Incidentally, and biting one’s tail a bit, the next ‘shortage’ was of toilet paper. Another round of panic buying ensued. My mother even bought Izal. Now, if you’ve ever experienced Izal you will know that it is hard, it is sharp. It is not an item that you would want about your nether regions. Torn up newspaper would have been preferable. Apparently that used to be a children’s task, before commercial loo-paper – tearing old newspapers into squares, making a hole in one corner and stringing it all together. I would have done that willingly. Anything but Izal.

Back to foreign writing. It has now seemingly become impossible to buy Felix in tins over here. I don’t think this is anything to do with – the B word – since it has been going on for ages. You can buy the very expensive, and indeed very convenient sachets, but you can’t get the same stuff in tins. Now, I am a squeamish-ish vegetarian (who occasionally eats fish and chips, sorry) and would love to use sachets but with nineteen cats I just can’t afford to. One answer might be not to buy Felix at all but my cats – perversely – love Felix. Felix is to my cats as words are to me.

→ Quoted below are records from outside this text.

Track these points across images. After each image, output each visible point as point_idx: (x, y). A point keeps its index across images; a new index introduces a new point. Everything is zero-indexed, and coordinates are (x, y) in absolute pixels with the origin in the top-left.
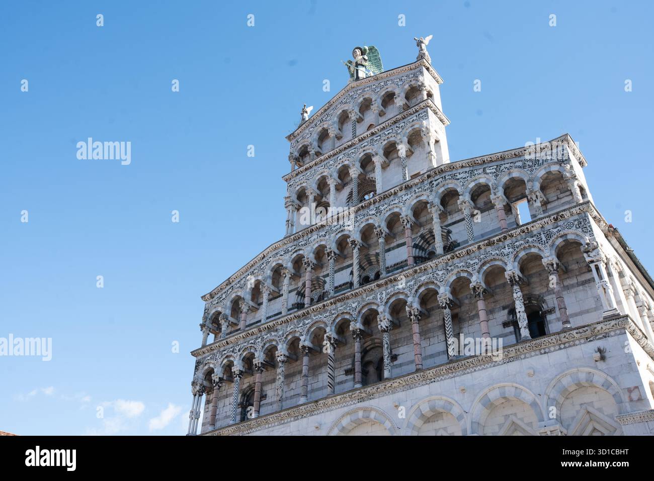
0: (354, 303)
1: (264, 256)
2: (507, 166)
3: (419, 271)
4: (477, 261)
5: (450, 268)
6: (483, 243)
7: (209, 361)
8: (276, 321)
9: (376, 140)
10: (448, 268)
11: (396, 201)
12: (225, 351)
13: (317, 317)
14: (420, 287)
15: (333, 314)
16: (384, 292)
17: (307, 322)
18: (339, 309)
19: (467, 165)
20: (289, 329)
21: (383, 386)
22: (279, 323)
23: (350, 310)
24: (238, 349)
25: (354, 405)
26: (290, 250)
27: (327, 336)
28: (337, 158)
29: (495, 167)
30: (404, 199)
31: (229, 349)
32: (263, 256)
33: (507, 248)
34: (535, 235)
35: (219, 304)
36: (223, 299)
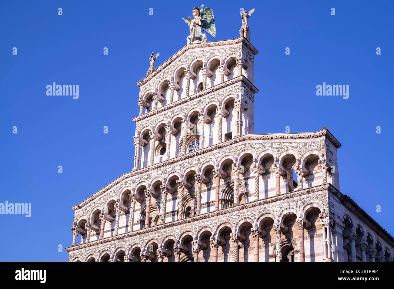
0: (177, 229)
2: (287, 144)
3: (221, 214)
4: (257, 212)
5: (240, 215)
6: (262, 201)
7: (78, 256)
8: (125, 235)
9: (203, 102)
10: (239, 214)
11: (212, 157)
12: (89, 250)
13: (153, 235)
14: (220, 225)
15: (163, 235)
16: (197, 225)
17: (146, 238)
18: (167, 232)
19: (261, 138)
20: (133, 241)
22: (127, 236)
23: (174, 234)
24: (98, 250)
26: (136, 181)
27: (158, 251)
28: (174, 110)
29: (279, 144)
30: (217, 156)
31: (92, 249)
32: (117, 182)
33: (277, 207)
34: (295, 201)
35: (85, 214)
36: (88, 211)
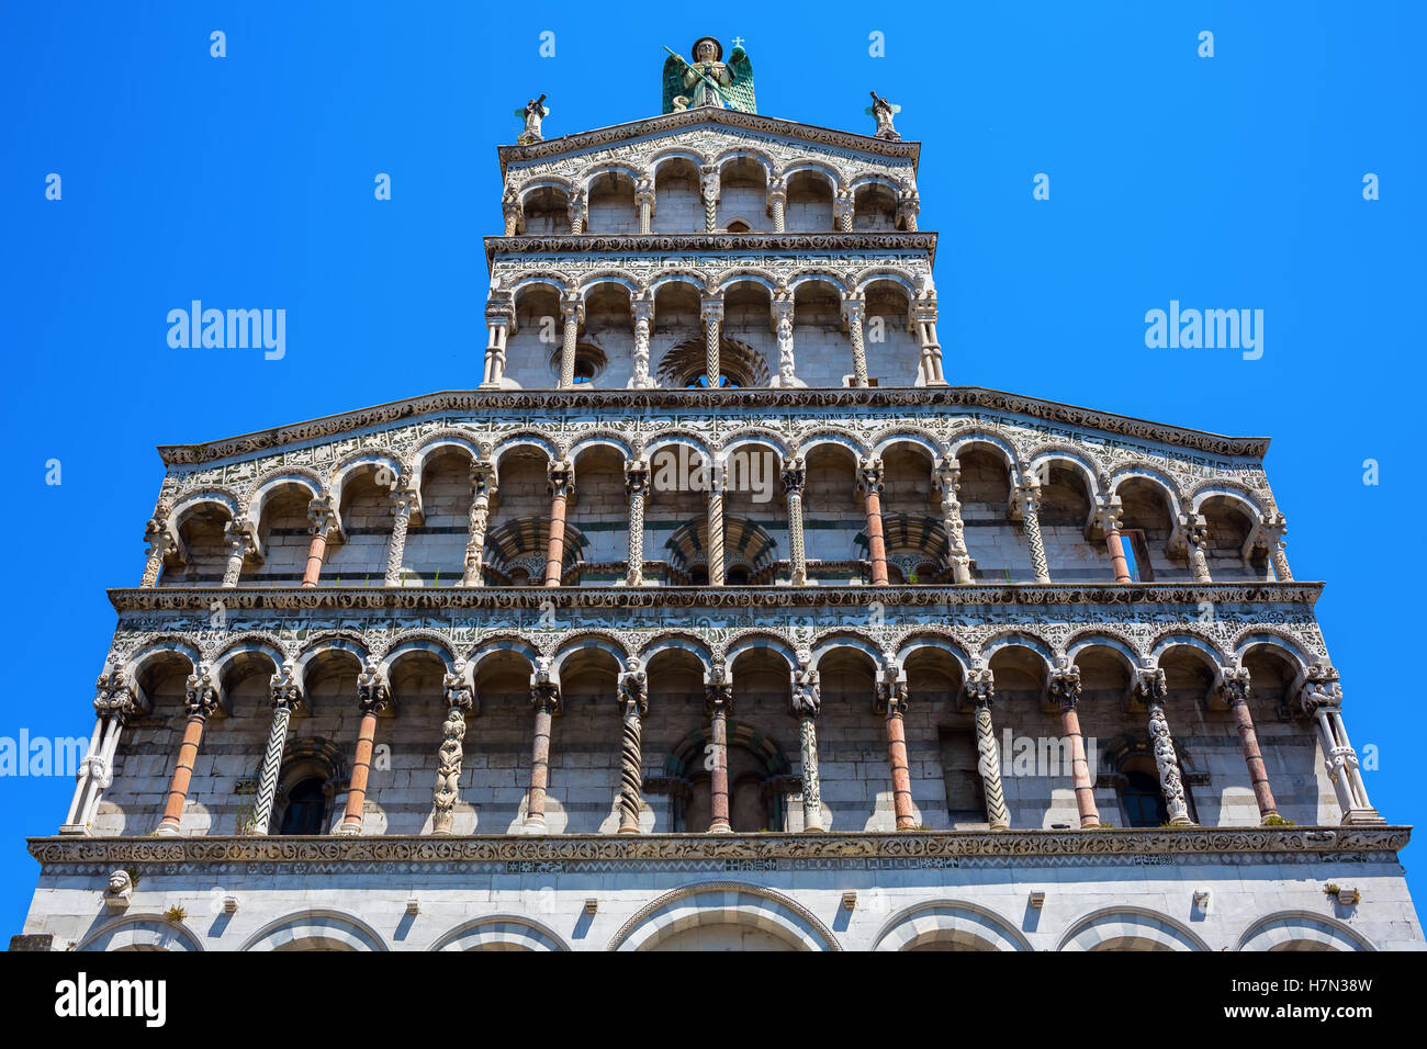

So I buy Felix over the internet, and they are German. They arrive in great monster packs of 40 or so, which nearly cripple the poor little delivery lady. (I have offered to help, but she won’t let me.) German Felix makes both me and the cats happy. The cats rush to gobble it down. I read the tins and savour the words. For some reason they will not automatically translate themselves into the obvious English equivalent. Lachs & Forelle turn into Salmon and Trout – fair enough. But Rind & Huhn in Gelee insists on translating as Cows and Hens in Jelly.

Cows and Hens in Jelly, I murmur to myself, as I go about my household tasks. Cows and Hens… I can hardly wait for the next random batch to arrive. What might it be – Goats and Pigeons in Tomato Sauce? Dog Fish and Canary?

6 thoughts on “Cows and Hens in Jelly – yum!

  1. I remember the sugar and loo roll scares….and Izal and Bronco…the latter in use at my junior school to the horror of all. I am sure that kids developed supreme control of bowels and bladder rather than use it.
    When we had all the feral cats feeing at our place in France we used to buy tins of catfood packed in Poland which were on sale at a local end of line shop. It stank to high heaven and they loved it…well, I suppose it was catfood as I can’t read Polish either…but there was a pic of a cat on the label so it was either for cats or of cats.

    Liked by 1 person

    1. Ah, Bronco. I had forgotten or maybe wiped (hah!) Bronco from my memory. It was on a roll, wasn’t it? whereas Izal lurked folded in squares packets. Reading of your Polish packed cat food reminded me – I’ve just gone out to the garage to get a tin – of a failed experiment called Bozita. I have a great tray of Bozita with only one tin missing. They wouldn’t even get near enough to sniff it, let alone ingest. It’s mostly in German (Pate mit Rind) but also proclaims in English that it is The Swedish quality cat food. Nightmare visions of herds of doomed moo-cows being driven back and forth across borders. Was thinking of offering it to Next Door for her Great Dane come Brexit, but it’s such a nice dog I haven’t the heart…

      Liked by 1 person

      1. There could be a diplomatic incident if a Great Dane turned up its nose at Swedish cat food…
        We did try the feral cats on supermarket special…not interested. Hunting was preferable to Super U’s finest.